Но сейчас, хотя Мередит должен был вот-вот появиться, Стюарт размышлял над письмом Джайлса; в конце концов он решил, что слова друга просто не имеют к нему никакого отношения. Нет, он не будет страдать, если перестанет чувствовать себя интеллектуалом или ученым. Он сбросил с себя это бремя, испытав громадное облегчение, и ни в коем случае не расценивал свой поступок как трусость. (Хотя Джайлс не обвинял его в трусости — это делал Гарри.) Что касается влиятельного поста в будущем и власти во благо, то Стюарт думал (с осторожностью касаясь этой темы), что на выбранном пути он, скорее всего, сам добьется большей власти. Значит, такова была его цель? Нет. Гарри сказал, что у религиозного человека должна быть цель. (Не имело смысла спорить с Гарри о значении слова «религиозный».) Стюарт мог сформулировать свою цель только в негативном и чрезвычайно общем плане. Он хотел не быть плохим. Он хотел быть хорошим. Разве это странно? Неужели он считал себя исключительным? Сейчас, в самом начале жизни, нужно быть серьезным и оставаться в одиночестве — не в том смысле, в каком одиноки безбрачные священники, а в том, в каком одинок каждый в самом конце. Что с ним случилось, почему он вдруг перевернул свою жизнь с ног на голову? Это был вопрос извне, от другого человека. Ничего не случилось — просто так было. Он отказался от своих талантов, как отказывается монах. Монахом он не стал, но послушание принял. Неужели думать об этом — или думать вообще — было неправильно? Он не мог заставить себя не думать. Но нередко он позволял своим мыслям подниматься, как дым, и уноситься по ветру. Джайлс писал, что это не может быть программой. Гарри сказал, что все это сексуальные фантазии. Кто-то сказал, что нет пути, есть только конец, а то, что мы называем путем, это только дуракаваляние.
«Но конечно, — думал Стюарт, — мой путь — это путь любви и страсти, он отменяет время и создает его, создает свою собственную необходимость и собственный темп. Нужно только не упускать ничего. Я смогу заново сориентироваться на ходу». Он не хотел называть это ни вызывающим у него отвращение словом «Бог», ни неловким сухим старым словом «религия». Он не отвергал религию, как отвергал Бога, но в его личном языке этого слова не было. Это была насущная страсть, насущная любовь, такая сложная, что ее привлекало только то, что свято. Что за устройство; как трудно и в то же время легко все это. Бог, если воспользоваться словами Томаса, был удобным, постоянным, не подвластным порче объектом любви, автоматически очищающим желание. Но так же должно происходить и без Бога. Разве не может человек чувствовать такую же любовь ко всему в мире? Где-то в глубине его слабости скрывалось желание увидеть некий знак, чтобы воссиял не оставляющий сомнений свет. Но разве этот свет не освещал все, в том числе и зло?
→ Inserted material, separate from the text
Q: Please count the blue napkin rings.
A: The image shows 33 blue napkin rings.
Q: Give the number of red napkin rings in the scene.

Можно ли оставаться безучастным созерцателем зла? Даже страдания созерцать нелегко — таинственные ужасные неприкосновенные страдания других людей. Страдания Эдварда. Страдания животных. Страдания всей планеты, отягощенной бременем невзгод, несправедливостей, неутолимой скорби. Все творение стонало и мучилось в несчастье и грехе. Здесь нет решения; даже если наступит конец света, нет ни святого старца в пещере, ни работника в поле либо офисе, который знает ответ. Это негативные вещи, деградация мышления. Взломать дверь святости и знания каким-нибудь тонким, но очень чистым инструментом — разве не это было когда-то его целью? Откуда, черт побери, берутся такие идеи? И такие образы — хирургические, сексуальные? Что это, безумие или экстаз? Избавление от этих амбиций и формул сопровождалось отрадным ощущением, словно открываешь глаза в полной темноте. Встань на колени, и пусть темнота поглотит тебя, встань на колени и попроси прощения за грех бытия. Кто-то сказал, что Бог — это кипение в темноте, огромное темное кипение постоянно воссоздающего себя бытия. Что-то в этом роде видел и Ките. Мистический Христос, идущий по кипящему морю. Христос в чистилище. Ангелы, обнимающие кающихся грешников на картине Боттичелли.